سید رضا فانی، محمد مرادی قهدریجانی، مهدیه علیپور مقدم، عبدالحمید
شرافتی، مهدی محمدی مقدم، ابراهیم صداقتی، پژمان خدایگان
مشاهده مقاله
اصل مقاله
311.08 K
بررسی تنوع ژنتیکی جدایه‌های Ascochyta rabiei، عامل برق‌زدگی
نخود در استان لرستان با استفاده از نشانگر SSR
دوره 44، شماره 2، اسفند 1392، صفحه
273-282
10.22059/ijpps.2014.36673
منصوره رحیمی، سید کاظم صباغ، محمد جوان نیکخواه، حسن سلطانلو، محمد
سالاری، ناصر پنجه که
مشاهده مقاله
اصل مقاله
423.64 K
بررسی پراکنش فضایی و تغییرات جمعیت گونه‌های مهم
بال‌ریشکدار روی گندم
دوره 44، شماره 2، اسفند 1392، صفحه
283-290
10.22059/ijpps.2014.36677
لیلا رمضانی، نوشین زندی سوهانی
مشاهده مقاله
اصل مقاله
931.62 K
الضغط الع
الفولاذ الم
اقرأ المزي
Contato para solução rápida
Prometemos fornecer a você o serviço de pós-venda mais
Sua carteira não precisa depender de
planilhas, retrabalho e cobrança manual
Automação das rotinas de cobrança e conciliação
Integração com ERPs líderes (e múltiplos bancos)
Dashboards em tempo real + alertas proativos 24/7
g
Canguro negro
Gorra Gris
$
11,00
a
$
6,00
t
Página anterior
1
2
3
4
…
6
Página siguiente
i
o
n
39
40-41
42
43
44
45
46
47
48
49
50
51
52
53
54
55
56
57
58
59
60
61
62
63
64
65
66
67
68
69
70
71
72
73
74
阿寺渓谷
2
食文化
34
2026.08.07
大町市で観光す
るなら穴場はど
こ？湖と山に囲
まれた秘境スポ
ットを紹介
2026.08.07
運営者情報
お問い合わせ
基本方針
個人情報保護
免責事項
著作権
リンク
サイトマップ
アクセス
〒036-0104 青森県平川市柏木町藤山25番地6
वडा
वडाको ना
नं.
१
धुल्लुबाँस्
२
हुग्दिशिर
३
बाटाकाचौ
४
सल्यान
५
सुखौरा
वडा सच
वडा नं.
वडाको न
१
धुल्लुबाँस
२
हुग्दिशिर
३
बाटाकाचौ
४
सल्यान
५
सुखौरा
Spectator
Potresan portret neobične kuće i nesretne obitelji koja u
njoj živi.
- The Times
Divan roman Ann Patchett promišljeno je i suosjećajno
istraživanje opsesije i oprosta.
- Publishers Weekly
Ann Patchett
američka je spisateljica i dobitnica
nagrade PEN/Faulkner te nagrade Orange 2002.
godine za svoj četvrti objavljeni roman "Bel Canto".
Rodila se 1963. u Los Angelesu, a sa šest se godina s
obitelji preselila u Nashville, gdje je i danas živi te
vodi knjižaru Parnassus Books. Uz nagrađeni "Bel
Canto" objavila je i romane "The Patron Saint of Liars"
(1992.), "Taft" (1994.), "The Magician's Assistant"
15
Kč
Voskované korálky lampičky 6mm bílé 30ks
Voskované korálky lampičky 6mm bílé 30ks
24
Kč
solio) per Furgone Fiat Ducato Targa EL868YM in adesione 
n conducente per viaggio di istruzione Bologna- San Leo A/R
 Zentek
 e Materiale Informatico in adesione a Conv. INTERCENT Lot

WHAT THE TASK REQUIRES. Could you copy the records word for word, from their first line through the line containing "بررسی تنوع ژنتیکی", including both of those lines?

EXERCISE ANSWER.
سید رضا فانی، محمد مرادی قهدریجانی، مهدیه علیپور مقدم، عبدالحمید
شرافتی، مهدی محمدی مقدم، ابراهیم صداقتی، پژمان خدایگان
مشاهده مقاله
اصل مقاله
311.08 K
بررسی تنوع ژنتیکی جدایه‌های Ascochyta rabiei، عامل برق‌زدگی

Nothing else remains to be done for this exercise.